The aggravation known as “shopping” starts with the parking lot. A parking lot is a melting pot of idioticity. I find myself transfused with people who don’t watch where they’re going and people who confuse parking lots with freeways.
The ritual of getting a shopping cart makes me want to vomit. Nothing is worse than going through the trouble of removing a shopping cart from the one in front of it when the cart you want is lodged from the child seat of the cart in front. (Except for finding out that at least one of the wheels on the cart locks up and clanks while pushing it.)
Then there is the navigation of the carts up and down the aisles. Many aisles have displays in the aisle. There is usually a shopping cart parked across from the display, making it impossible to go through the aisle. WHY DO PEOPLE THINK IT’S OK TO BLOCK THE AISLE? HOW DIFFICULT CAN IT BE TO PARK IT OUT OF THE WAY AND WALK FOUR FEET TO THE ITEM YOU WANT TO LOOK AT?

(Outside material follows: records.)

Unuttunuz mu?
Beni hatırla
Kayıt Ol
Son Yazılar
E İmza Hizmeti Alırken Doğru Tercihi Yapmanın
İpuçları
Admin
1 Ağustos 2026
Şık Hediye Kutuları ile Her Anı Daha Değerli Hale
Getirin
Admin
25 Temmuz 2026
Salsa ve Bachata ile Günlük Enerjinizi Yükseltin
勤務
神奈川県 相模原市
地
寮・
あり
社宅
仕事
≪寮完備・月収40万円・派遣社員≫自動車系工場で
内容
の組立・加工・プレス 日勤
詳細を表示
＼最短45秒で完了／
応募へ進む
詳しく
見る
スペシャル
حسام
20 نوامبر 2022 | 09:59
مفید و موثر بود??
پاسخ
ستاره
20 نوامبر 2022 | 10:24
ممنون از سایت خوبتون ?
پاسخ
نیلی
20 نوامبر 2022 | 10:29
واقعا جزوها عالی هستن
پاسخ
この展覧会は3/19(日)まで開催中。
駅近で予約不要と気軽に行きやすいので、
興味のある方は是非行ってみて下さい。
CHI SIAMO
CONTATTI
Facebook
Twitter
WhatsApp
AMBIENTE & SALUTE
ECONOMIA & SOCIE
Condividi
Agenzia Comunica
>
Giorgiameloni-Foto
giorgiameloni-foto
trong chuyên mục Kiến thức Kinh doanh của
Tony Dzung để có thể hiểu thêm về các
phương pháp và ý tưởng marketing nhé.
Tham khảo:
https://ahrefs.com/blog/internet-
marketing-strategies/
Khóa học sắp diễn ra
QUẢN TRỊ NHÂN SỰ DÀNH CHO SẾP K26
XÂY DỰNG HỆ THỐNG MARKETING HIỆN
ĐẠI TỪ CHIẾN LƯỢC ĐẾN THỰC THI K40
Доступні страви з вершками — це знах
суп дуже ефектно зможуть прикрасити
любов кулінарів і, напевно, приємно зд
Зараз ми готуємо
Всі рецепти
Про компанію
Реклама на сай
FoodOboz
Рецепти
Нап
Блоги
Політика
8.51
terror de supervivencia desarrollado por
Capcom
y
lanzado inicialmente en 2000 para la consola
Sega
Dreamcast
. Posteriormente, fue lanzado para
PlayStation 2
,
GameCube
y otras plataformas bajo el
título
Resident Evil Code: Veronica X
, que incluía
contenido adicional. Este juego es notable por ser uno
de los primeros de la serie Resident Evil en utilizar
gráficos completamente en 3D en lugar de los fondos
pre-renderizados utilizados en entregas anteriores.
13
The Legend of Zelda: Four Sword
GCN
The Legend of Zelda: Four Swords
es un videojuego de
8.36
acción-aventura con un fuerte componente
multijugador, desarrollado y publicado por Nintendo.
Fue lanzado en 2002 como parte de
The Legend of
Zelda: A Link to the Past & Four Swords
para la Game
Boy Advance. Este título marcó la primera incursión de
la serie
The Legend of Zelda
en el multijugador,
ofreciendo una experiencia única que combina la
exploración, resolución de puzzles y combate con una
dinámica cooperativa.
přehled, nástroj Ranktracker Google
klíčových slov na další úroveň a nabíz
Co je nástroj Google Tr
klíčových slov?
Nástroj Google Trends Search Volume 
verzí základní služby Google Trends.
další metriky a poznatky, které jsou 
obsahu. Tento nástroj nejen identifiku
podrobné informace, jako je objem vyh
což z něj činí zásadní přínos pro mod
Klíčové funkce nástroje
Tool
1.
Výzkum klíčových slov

After spending a half-hour picking up a handful of items weaving through a couple dozen obstacles with a defective shopping cart that took forever to retrieve, it is time to pay for the groceries I want. I usually have ten or eleven items so I usually go to the “12 items or less” register. I’m not going to make a fuss if somebody has 13 or 14 items at the register, but where I come from, 57 items is NOWHERE NEAR 12 ITEMS!
Finally, it’s time to take the clankity-clank shopping cart out the supermarket and into the parking lot filled with people who don’t watch where they’re going and people who confuse parking lots with freeways. Then it’s just a matter of loading the groceries in the car, returning the cart and getting the hell out.